To do:
Print out the lines of the material below exactly as they appear, starting with the line containing "may continue seeing" and ending with the line containing "Personal Data Processing Opt Outs", both included.
Input: Begin
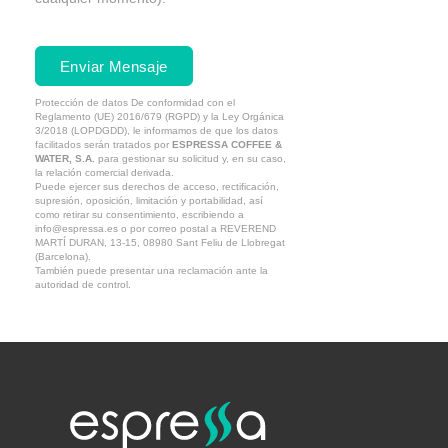
Enviar Mensaje
Protección de datos
De conformidad con el
Reglamento (UE) 2016/679 (RGPD) y la Ley Orgánica
3/2018 (LOPDGDD), le informamos de que los datos
facilitados serán tratados por
ESPRESSA COFFEE &
WATER, S.A.
para gestionar su solicitud y, en su caso,
la relación comercial derivada.
Puede ejercer sus derechos de acceso, rectificación,
supresión, oposición, limitación y portabilidad, así
como retirar su consentimiento, escribiendo a
info@espressa.es o por correo postal a REVEREND
MARTÍ DURAN, 13-15, 08980 Sant Feliu de Llobregat
(Barcelona).
También puede presentar una reclamación ante la
autoridad de control.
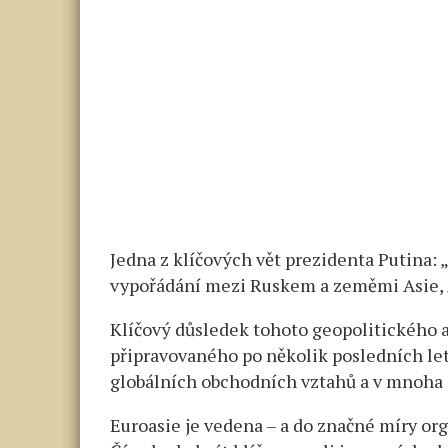
Jedna z klíčových vět prezidenta Putina:
vypořádání mezi Ruskem a zeměmi Asie, A
Klíčový důsledek tohoto geopolitického 
připravovaného po několik posledních let,
globálních obchodních vztahů a v mnoha 
Euroasie je vedena – a do značné míry o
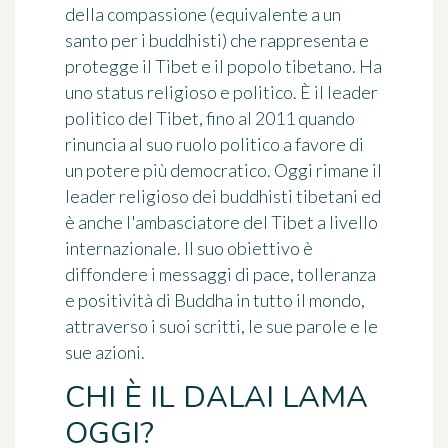
della compassione (equivalente a un
santo per i buddhisti) che rappresenta e
protegge il Tibet e il popolo tibetano. Ha
uno status religioso e politico. È il leader
politico del Tibet, fino al 2011 quando
rinuncia al suo ruolo politico a favore di
un potere più democratico. Oggi rimane il
leader religioso dei buddhisti tibetani ed
è anche l'ambasciatore del Tibet a livello
internazionale. Il suo obiettivo è
diffondere i messaggi di pace, tolleranza
e positività di Buddha in tutto il mondo,
attraverso i suoi scritti, le sue parole e le
sue azioni.
CHI È IL DALAI LAMA
OGGI?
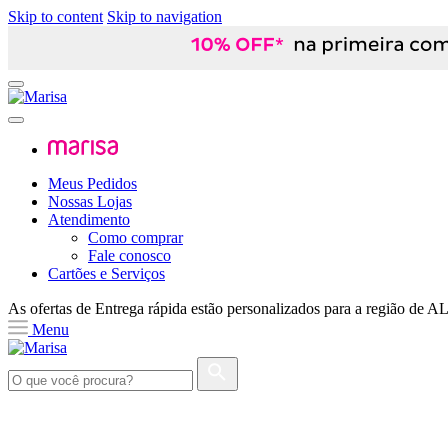
Skip to content
Skip to navigation
Meus Pedidos
Nossas Lojas
Atendimento
Como comprar
Fale conosco
Cartões e Serviços
As ofertas de
Entrega rápida
estão personalizados para a região de
A
Menu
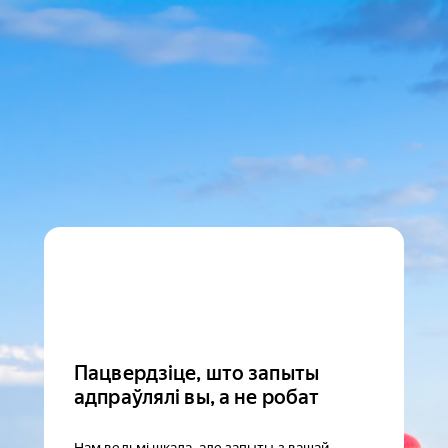
Пацвердзіце, што запыты
адпраўлялі вы, а не робат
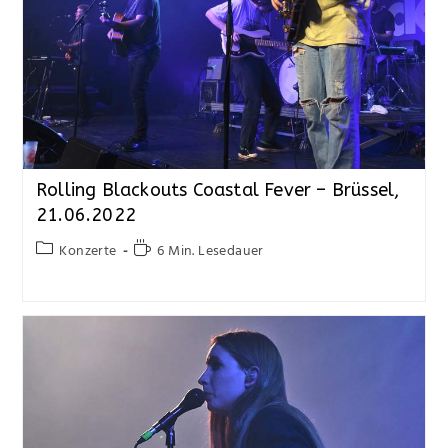
Rolling Blackouts Coastal Fever – Brüssel,
21.06.2022
Konzerte
6 Min. Lesedauer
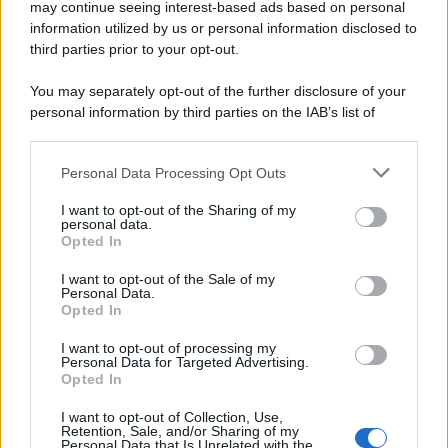
may continue seeing interest-based ads based on personal
information utilized by us or personal information disclosed to
third parties prior to your opt-out.
You may separately opt-out of the further disclosure of your
personal information by third parties on the IAB’s list of
downstream participants.
Personal Data Processing Opt Outs
This information may also be disclosed by us to third parties
on the IAB’s List of Downstream Participants that may further
I want to opt-out of the Sharing of my
disclose it to other third parties.
personal data.
Opted In
Please note that this website/app uses one or more Google
services and may gather and store information including but
I want to opt-out of the Sale of my
Personal Data.
not limited to your visit or usage behaviour. You may click to
Opted In
grant or deny consent to Google and its third-party tags to
use your data for below specified purposes in below Google
I want to opt-out of processing my
consent section.
Personal Data for Targeted Advertising.
Opted In
I want to opt-out of Collection, Use,
Retention, Sale, and/or Sharing of my
Personal Data that Is Unrelated with the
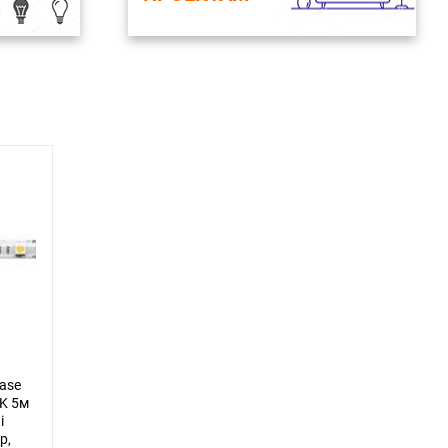
ase
0K 5м
i
р,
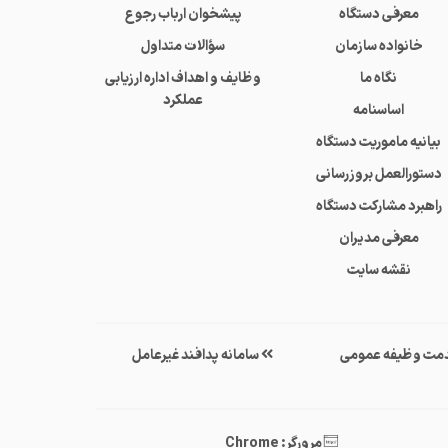
معرفی دستگاه
پیشخوان ارباب رجوع
خانواده سازمان
سؤالات متداول
نگاه ما
وظایف و اهداف اداره ارزیابی
عملکرد
اساسنامه
بیانیه ماموریت دستگاه
دستورالعمل بروزرسانی
راهبرد مشارکت دستگاه
معرفی مدیران
نقشه سایت
مت وظیفه عمومی
سامانه پدافند غیرعامل
مرورگر: Chrome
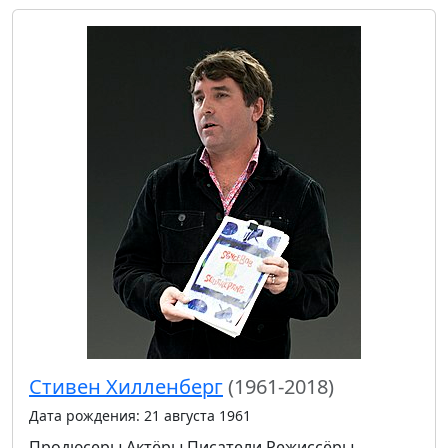
Стивен Хилленберг
(1961-2018)
Дата рождения: 21 августа 1961
Продюсеры
Актёры
Писатели
Режиссёры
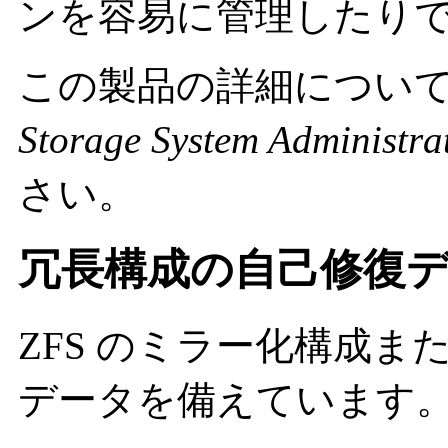
ンを容易に管理したり
この製品の詳細につい
Storage System Administra
さい。
冗長構成の自己修復
ZFS のミラー化構成また
データを備えています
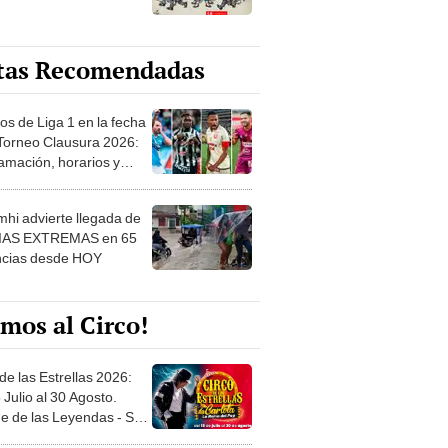
tas Recomendadas
os de Liga 1 en la fecha
 Torneo Clausura 2026:
amación, horarios y
 ver
hi advierte llegada de
IAS EXTREMAS en 65
ncias desde HOY
mos al Circo!
de las Estrellas 2026:
 Julio al 30 Agosto.
e de las Leyendas - San
l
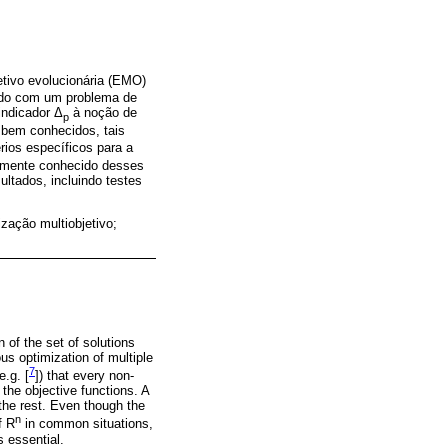
etivo evolucionária (EMO)
iado com um problema de
indicador Δ
à noção de
p
 bem conhecidos, tais
rios específicos para a
amente conhecido desses
ltados, incluindo testes
ização multiobjetivo;
 of the set of solutions
us optimization of multiple
7
e.g. [
]) that every non-
 the objective functions. A
 the rest. Even though the
n
f R
in common situations,
s essential.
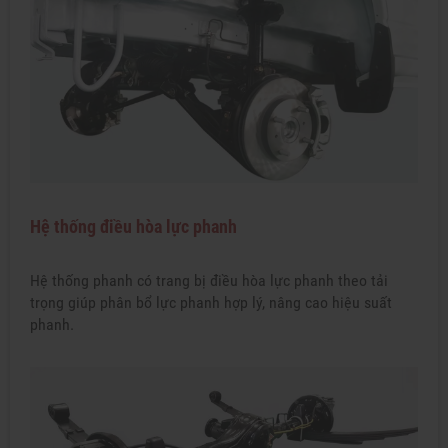
Hệ thống điều hòa lực phanh
Hệ thống phanh có trang bị điều hòa lực phanh theo tải
trọng giúp phân bổ lực phanh hợp lý, nâng cao hiệu suất
phanh.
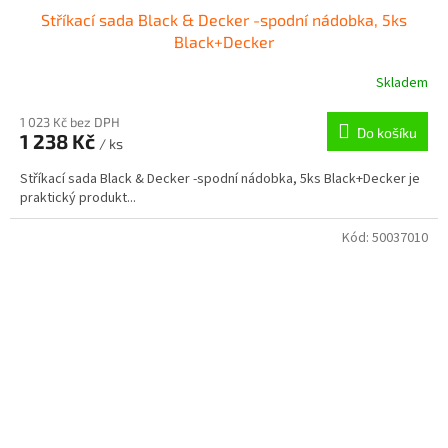
Stříkací sada Black & Decker -spodní nádobka, 5ks
Black+Decker
Skladem
1 023 Kč bez DPH
Do košíku
1 238 Kč
/ ks
Stříkací sada Black & Decker -spodní nádobka, 5ks Black+Decker je
praktický produkt...
Kód:
50037010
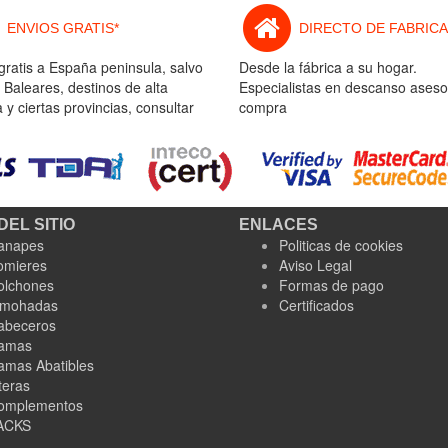
ENVIOS GRATIS*
DIRECTO DE FABRICA
gratis a España peninsula, salvo
Desde la fábrica a su hogar.
 Baleares, destinos de alta
Especialistas en descanso aseso
y ciertas provincias, consultar
compra
DEL SITIO
ENLACES
anapes
Politicas de cookies
omieres
Aviso Legal
olchones
Formas de pago
lmohadas
Certificados
abeceros
amas
amas Abatibles
teras
omplementos
ACKS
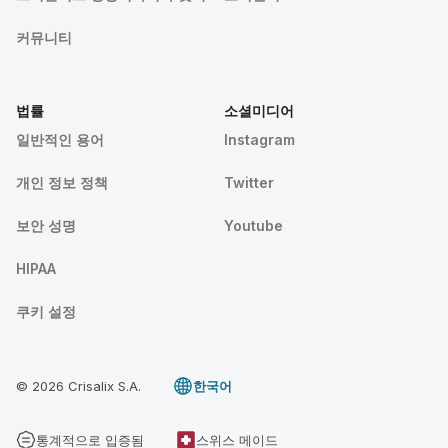
커뮤니티
법률
소셜미디어
일반적인 용어
Instagram
개인 정보 정책
Twitter
보안 성명
Youtube
HIPAA
쿠키 설정
© 2026 Crisalix S.A.
한국어
통계적으로 입증됨
스위스 메이드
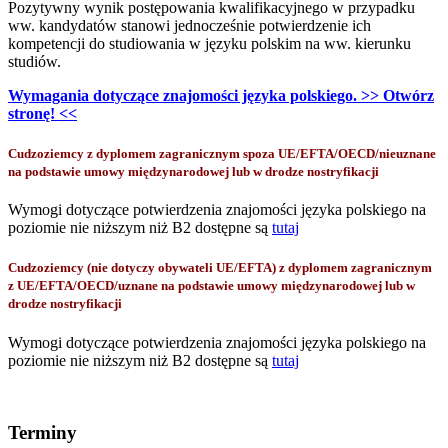
Pozytywny wynik postępowania kwalifikacyjnego w przypadku
ww. kandydatów stanowi jednocześnie potwierdzenie ich
kompetencji do studiowania w języku polskim na ww. kierunku
studiów.
Wymagania dotyczące znajomości języka polskiego. >> Otwórz
stronę! <<
Cudzoziemcy z dyplomem zagranicznym spoza UE/EFTA/OECD/nieuznane
na podstawie umowy międzynarodowej lub w drodze nostryfikacji
Wymogi dotyczące potwierdzenia znajomości języka polskiego na
poziomie nie niższym niż B2 dostępne są
tutaj
Cudzoziemcy (nie dotyczy obywateli UE/EFTA) z dyplomem zagranicznym
z UE/EFTA/OECD/uznane na podstawie umowy międzynarodowej lub w
drodze nostryfikacji
Wymogi dotyczące potwierdzenia znajomości języka polskiego na
poziomie nie niższym niż B2 dostępne są
tutaj
Terminy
Input: End
Response area:
may continue seeing interest-based ads based on personal
information utilized by us or personal information disclosed to
third parties prior to your opt-out.
You may separately opt-out of the further disclosure of your
personal information by third parties on the IAB’s list of
downstream participants.
Personal Data Processing Opt Outs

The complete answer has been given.